Ada is a mother who lost her only son in the conflict; Evelyn is a younger woman, nearing 40, who lost a partner, and now works in a clerical job, almost as if to spite her upper-class family; while 19-year-old Hettie, who has never had anyone to lose, works as a dancing instructor at the Hammersmith Palais, earning sixpence a dance and shivering in her thin dress between engagements.

Hope weaves her three characters' workaday narratives together, building scenes that wear their research lightly: the shabby glitter of the dance hall, with its thrilling, practically taboo American jazz, the dull routine of the pensions office where Evelyn works, the surprise of her colleague when she buys him a drink at the pub.

"'This is interesting. I've never had a woman buy me a drink before.'

She raises an eyebrow as she lights her cigarette. 'I'm sure it tastes the same.'"

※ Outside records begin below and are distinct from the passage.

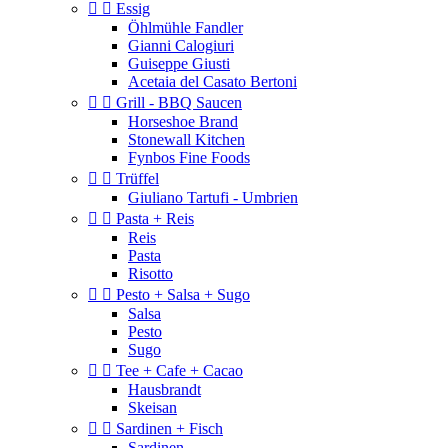


Essig
Öhlmühle Fandler
Gianni Calogiuri
Guiseppe Giusti
Acetaia del Casato Bertoni


Grill - BBQ Saucen
Horseshoe Brand
Stonewall Kitchen
Fynbos Fine Foods


Trüffel
Giuliano Tartufi - Umbrien


Pasta + Reis
Reis
Pasta
Risotto


Pesto + Salsa + Sugo
Salsa
Pesto
Sugo


Tee + Cafe + Cacao
Hausbrandt
Skeisan


Sardinen + Fisch
Sardinen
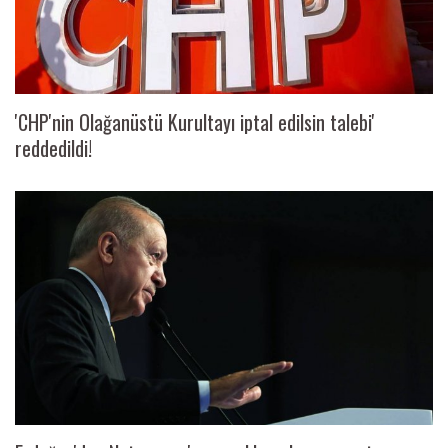
'CHP'nin Olağanüstü Kurultayı iptal edilsin talebi'
reddedildi!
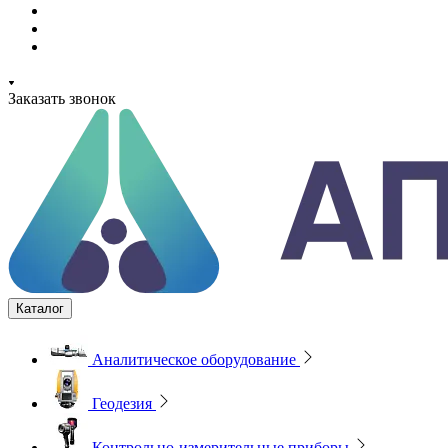
Заказать звонок
Каталог
Аналитическое оборудование
Геодезия
Контрольно-измерительные приборы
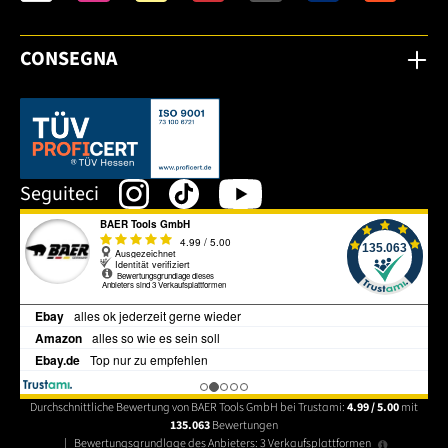
CONSEGNA
Dieser Link öffnet sich in einem neuen Tab.
Seguiteci
Durchschnittliche Bewertung von BAER Tools GmbH bei Trustami:
4.99 / 5.00
mit
135.063
Bewertungen
|
Bewertungsgrundlage des Anbieters: 3 Verkaufsplattformen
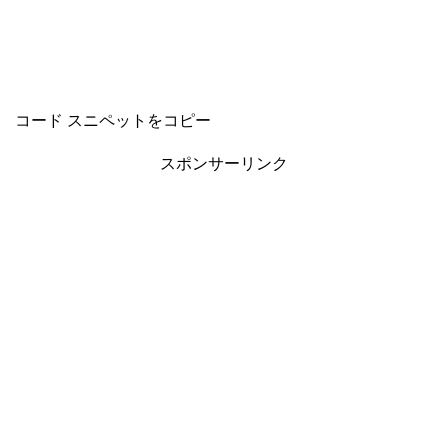
コード スニペットをコピー
スポンサーリンク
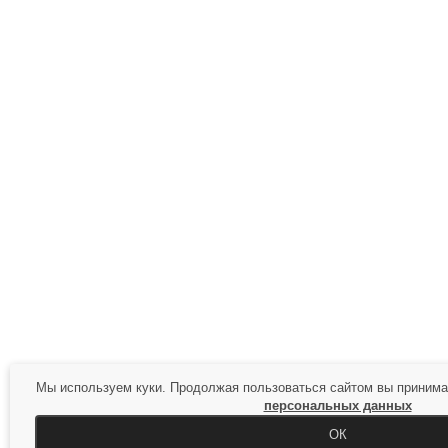
Мы используем куки. Продолжая пользоваться сайтом вы приним
персональных данных
ОК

A cool customer, Evelyn, and an easy character to warm to, for all her spikiness.

The women's lives come at us in a present -tense narration that keeps the book easy to read, letting the characters' thoughts bob to the surface of the text in italics, as if in a nod towards the modernism that was brewing in that very period. That said, the shift to remembrance and backstory sometimes comes as more of a lurch than a drift, and the plot twists that link the three women together seem unnecessary. I was interested enough without them.

The least happy aspect of the novel are the sections, fully italicised, that narrate the passage of the Unknown Warrior back "home'", in which various walk-on characters – French and English, woman and man, army and civilian – stand and watch him pass, before turning back to their own preoccupations. While the stories of Evelyn, Ada and Hettie give a real sense of life in this eerie period, when a country began to rouse itself from sleep, these more portentous passages do nothing to illuminate what one would have felt, standing there, watching that coffin pass: the symbolism, that the novel would seem to want to catch and honour, escapes.